A throwback martial arts fantasy like “Code of the Assassins” can’t help but summon up what one remembers of Joseph Campbell’s seminal book, “The Hero with a Thousand Faces” or Vladimir Propp’s “The Morphology of the Folk Tale.”
There really are only about half a dozen plots in all of fiction. And the “hero” really does have “a thousand faces,” masked or unmasked, in superhero tights, the cloak of a Jedi or an ancient warrior from Asia, the Middle East or anywhere else.
“Code of the Assassins,” released as “Song of the Assassins” in China, harks back to Asia’s version of the sort of talky, fan-friendly quests that one can see in any comic book movie from Marvel or DC. It’s got the same archetypes — fighters with specialized, supernatural skills, treacherous villains, damsels and dragon ladies — magical talismans and a wondrous object coveted by all, in this case, an ornate, sliding and folding copper map to “all of the forgotten treasures” in this version of mythic China.
It stuffs the screen with characters, exposition and conflicting motivations. And it damned near talks itself to death in the process. But all that really matters are that the fights are cool and that various warriors, assassins, princes, generals and judges “stick the superhero landing.”
Daniel Lee, director of “Three Kingdoms” and “White Vengeance,” tells a tale of a time when “assassins were used to solve problems.” Can’t release a movie that would scare the People’s Republicans who run China by giving the proles ideas, can we?
Qi Junyuan, aka “Blue Asura” (Shaofeng Feng of “1921” and “White Vengeance”) is a one-armed member of the Ghost Valley assassins guild, murderous mercenaries hired to solve geo-political and economic problems by the assorted kingdoms of ancient China. He wears a gilded mask and black cloak when on the job for South Pagoda or East Mulberry or whatever royal line bids for his services.
And that missing arm has been replaced by ancient Chinese bionic tech. He’s got a steampunk arm — the Arm of Asura — that spring loads daggers or swords into that hand and fires darts or grappling hooks that help him fly from pagoda to pagoda.

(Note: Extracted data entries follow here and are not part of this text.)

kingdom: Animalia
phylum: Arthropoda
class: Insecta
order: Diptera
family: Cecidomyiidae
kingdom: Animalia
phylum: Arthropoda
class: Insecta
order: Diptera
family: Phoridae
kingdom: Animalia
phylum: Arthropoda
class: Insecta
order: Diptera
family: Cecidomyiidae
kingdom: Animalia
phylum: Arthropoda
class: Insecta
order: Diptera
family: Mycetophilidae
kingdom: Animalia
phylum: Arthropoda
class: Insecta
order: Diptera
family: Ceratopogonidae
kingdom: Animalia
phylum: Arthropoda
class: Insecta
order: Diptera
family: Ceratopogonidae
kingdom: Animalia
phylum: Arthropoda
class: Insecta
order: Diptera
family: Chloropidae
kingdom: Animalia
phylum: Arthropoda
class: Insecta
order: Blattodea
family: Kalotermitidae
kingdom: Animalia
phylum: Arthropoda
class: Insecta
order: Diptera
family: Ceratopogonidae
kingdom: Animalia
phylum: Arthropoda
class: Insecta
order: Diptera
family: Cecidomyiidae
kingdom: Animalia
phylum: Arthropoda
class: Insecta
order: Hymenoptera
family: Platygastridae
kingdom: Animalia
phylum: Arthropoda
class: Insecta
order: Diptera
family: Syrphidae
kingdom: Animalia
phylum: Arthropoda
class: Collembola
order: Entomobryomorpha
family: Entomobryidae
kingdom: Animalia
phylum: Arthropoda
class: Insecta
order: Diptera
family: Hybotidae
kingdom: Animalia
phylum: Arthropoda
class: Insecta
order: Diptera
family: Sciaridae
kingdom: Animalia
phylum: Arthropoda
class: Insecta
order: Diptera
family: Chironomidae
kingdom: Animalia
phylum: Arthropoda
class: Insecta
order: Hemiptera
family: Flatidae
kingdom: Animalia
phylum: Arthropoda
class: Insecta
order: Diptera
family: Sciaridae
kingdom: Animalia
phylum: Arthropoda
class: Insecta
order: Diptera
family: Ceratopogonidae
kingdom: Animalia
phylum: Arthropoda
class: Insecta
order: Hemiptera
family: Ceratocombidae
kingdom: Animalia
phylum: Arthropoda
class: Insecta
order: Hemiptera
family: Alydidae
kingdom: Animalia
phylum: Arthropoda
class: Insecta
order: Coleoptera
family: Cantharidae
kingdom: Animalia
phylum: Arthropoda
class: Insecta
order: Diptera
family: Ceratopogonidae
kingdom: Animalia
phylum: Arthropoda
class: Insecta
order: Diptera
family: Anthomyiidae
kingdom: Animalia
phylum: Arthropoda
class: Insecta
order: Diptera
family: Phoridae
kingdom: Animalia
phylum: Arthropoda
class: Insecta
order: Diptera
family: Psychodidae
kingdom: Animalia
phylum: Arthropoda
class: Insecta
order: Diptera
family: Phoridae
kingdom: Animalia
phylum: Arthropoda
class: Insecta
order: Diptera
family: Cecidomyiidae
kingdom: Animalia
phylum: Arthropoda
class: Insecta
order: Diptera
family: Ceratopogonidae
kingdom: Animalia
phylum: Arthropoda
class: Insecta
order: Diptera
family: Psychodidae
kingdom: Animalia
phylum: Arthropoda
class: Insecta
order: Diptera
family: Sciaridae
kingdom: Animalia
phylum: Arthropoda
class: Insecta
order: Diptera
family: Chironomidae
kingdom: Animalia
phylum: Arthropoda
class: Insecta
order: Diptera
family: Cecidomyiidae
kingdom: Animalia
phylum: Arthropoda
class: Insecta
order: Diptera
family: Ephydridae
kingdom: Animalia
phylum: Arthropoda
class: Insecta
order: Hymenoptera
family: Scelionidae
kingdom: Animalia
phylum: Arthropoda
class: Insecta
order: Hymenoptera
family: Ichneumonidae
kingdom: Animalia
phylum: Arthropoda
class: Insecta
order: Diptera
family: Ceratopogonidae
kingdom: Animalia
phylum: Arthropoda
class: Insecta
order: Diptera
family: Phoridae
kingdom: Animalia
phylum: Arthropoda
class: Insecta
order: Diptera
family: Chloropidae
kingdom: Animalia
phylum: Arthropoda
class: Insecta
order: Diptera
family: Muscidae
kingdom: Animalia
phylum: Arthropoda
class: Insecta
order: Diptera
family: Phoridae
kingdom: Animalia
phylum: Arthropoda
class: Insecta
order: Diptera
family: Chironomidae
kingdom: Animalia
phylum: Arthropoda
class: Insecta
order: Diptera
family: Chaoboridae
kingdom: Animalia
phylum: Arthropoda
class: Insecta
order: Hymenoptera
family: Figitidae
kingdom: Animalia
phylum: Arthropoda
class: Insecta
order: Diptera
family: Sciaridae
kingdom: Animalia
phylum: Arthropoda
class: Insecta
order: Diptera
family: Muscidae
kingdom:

He has an overlord, Golden Mask, and a mentor, Grim Ghost.
“Let go of the hatred and prevail in righteousness, Grim Ghost/Obi Wan counsels.
And he’s got a grudge. That map he’s been summoned to steal from a general (Jun Hu) who has been sent take it from its latest owner was made by our hero’s father. Making it got his entire clan slaughtered, save for Qi Junyuan.
On this quest, the map will change hands, assorted cities and factions will be visited. He’ll clash with generals and princes, and meet a power behind the scenes, Lady Hua (Qing Xu) and a banjo-playing beauty (Gina Chen Jin) who has her own agenda.
And he’ll do a hell of a lot of talking and listening as everybody schemes and counter-schemes, battle is joined in courtyards, temples and the like and fighters fly by wire into duels that pause for slo-mo, wind-blown hair close-ups, legions of minions and their gadgets are deployed and that damned map becomes a clue to our hero’s past.
The CGI cities and digitally-assisted action beats are impressive, but the performances have a subtlety that plays as flat in this whirling, slicing and stabbing “epic.” A White Judge and a Black Judge are hurled into action in some memorable bits of self-sacrifice or extra special special effects. The Black Judge is mainly a swirling, empty cloak that all but swallows his foes when he’s in that form.
“Code of the Assassins” sweeps into action and peters out in a third act that starkly staggers into dull disappointment, sadly another thing this Hi-Yah! (its distributor’s chosen name) release shares with so many other “heros’ journeys,” so many of them with a DC or Marvel slapped onto the opening credits.
Rating: unrated, stabbings and slicings, bloody violence
Cast: Shaofeng Feng, Jun Hu, Qing Xu, Ray Lui, Jack Kao and
Gina Chen Jin
Credits: Directed by Daniel Lee, scripted by Yuan Tai Chi, Ravine Lang and Daniel Lee. A Well Go USA/Hi-Yah! release.